ホーム | ブラジル国内ニュース | 《ブラジル》最高裁がモロ敗北判断下す=ルーラ裁判からパロッシ証言除外=大統領選時の疑惑を酷評

《ブラジル》最高裁がモロ敗北判断下す=ルーラ裁判からパロッシ証言除外=大統領選時の疑惑を酷評

セルジオ・モロ氏(Fabio Rodrigues Pozzebom/Agencia Brasil)

 最高裁の第2小法廷は4日、ルーラ元大統領関連のラヴァ・ジャット作戦裁判に関して、元財相、官房長官のアントニオ・パロッシ被告の報奨付証言(司法取引、以下デラソン)を不十分なものとして除外する判決を下した。
 この証言は2018年10月の大統領選の一次投票直前に、担当だったセルジオ・モロ連邦控訴裁判事(当時)が公開を許可した結果、現大統領の対立候補だった労働者党(PT)のフェルナンド・ハダジ氏が不利になった経緯がある。5日付現地紙が報じている。
 今審理の議題は、ルーラ氏がパラナ州連邦裁判所に抱える第一審案件のことだった。この裁判は、ルーラ氏がルーラ研究所(サンパウロ市イピランガ区)の土地を最大手建築会社だったオデブレヒト社からの賄賂で買い、さらにサンベルナルト・ド・カンポ市の自宅アパート購入も同社の金で行ったとの疑惑に関するのものだ。
 この件に関して、パロッシ氏のデラソンを使用しないことをルーラ氏の弁護側から求められていたが、判事投票2対1で認められた。賛成したのはジウマール・メンデス、リカルド・レヴァンドウスキー両判事で、反対したのは報告官のエジソン・ファキン判事だった。
 メンデス判事は「3カ月も前に承認されていたデラソンの内容を、大統領選の一次投票直前に公表したというのは、かなり意図的なものに映る」と、モロ氏の判断を厳しく批判した。
 さらに同判事は、モロ氏が判事時代すでに、パロッシ氏のデラソンを裁判での証拠案件としては使わず、ルーラ氏との共犯の可能性を示すものとしてのみ使うとしていたことを指摘した。

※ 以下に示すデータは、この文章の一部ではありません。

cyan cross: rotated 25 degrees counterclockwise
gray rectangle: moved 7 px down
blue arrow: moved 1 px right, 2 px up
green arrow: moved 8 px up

 レヴァンドウスキー判事は「(証言中心の)デラソンを証拠として認めること自体、すでに政治的偏りを示している」として、パロッシ証言を裁判で使うのを認めなかった。
 ファキン判事は「判事の判断、行為の自由」を主張したが退けられた形となった。
 これに対してモロ氏は「デラソンが裁判に使われることは、これがはじめてではない」と反論した。
 ただし、モロ氏のルーラ氏に対する行動は、大統領選前後から物議を醸していた。17年のルーラ氏のサンパウロ州グアルジャ―の高級アパートを介した収賄と資金洗浄の裁判で、モロ氏は完全な証拠がないままルーラ氏に9年の実刑判決を下し、さらに大統領選の一時投票の6日前に、過去に承認が却下されたこともあるパロッシ氏のデラソン内容を突如公表し、ルーラ氏の代理候補のハダジ氏に打撃を与えた。
 そして大統領選の後、モロ氏は大統領選に勝利したボルソナロ氏の指名で法相に抜擢された。この際に「大統領選終了の前からすでに打診が行われていた」との報道もあり、モロ氏の行動が疑問視されていた部分もあった。